----- Recorded data

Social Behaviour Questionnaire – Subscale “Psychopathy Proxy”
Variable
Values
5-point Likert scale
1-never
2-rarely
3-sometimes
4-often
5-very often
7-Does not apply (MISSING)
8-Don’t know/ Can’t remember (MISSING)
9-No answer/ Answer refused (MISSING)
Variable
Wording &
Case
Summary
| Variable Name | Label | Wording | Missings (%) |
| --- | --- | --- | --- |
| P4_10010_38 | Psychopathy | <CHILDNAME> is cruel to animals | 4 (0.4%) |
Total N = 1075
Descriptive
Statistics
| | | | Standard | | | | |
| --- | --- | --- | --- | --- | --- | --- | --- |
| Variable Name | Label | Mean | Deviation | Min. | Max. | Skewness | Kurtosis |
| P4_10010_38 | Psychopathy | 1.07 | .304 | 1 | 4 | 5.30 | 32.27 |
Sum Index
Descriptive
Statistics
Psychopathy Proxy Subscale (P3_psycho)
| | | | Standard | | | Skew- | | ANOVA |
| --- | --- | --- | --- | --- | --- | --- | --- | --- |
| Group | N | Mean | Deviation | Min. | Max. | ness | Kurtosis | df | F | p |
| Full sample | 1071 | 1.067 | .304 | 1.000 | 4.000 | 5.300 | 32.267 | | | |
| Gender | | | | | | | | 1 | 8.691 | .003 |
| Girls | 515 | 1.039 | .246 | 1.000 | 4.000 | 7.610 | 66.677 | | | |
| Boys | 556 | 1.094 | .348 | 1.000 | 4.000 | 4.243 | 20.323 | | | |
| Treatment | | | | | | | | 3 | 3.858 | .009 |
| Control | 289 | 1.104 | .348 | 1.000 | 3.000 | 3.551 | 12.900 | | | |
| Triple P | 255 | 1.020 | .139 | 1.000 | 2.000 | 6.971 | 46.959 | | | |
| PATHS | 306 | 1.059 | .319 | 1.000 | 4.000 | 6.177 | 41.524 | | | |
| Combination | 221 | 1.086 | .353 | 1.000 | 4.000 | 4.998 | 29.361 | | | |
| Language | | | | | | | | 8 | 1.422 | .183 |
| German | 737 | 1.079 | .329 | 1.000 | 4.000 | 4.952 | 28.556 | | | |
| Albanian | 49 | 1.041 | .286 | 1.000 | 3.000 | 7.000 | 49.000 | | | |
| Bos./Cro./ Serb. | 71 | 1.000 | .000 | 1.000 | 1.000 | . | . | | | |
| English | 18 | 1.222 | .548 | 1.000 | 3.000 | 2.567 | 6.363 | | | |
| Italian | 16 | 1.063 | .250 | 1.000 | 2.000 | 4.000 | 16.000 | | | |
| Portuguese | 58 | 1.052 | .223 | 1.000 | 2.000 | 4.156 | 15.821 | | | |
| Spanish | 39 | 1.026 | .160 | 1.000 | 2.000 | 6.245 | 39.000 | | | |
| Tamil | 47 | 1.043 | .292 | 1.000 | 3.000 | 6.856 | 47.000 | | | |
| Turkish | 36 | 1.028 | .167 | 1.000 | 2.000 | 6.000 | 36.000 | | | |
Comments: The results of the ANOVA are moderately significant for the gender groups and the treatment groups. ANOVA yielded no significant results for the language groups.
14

----------

* _The task_
Go through the records and show every line with the string "Label" in it.

* _Answer to the exercise_
| Variable Name | Label | Wording | Missings (%) |
| Variable Name | Label | Mean | Deviation | Min. | Max. | Skewness | Kurtosis |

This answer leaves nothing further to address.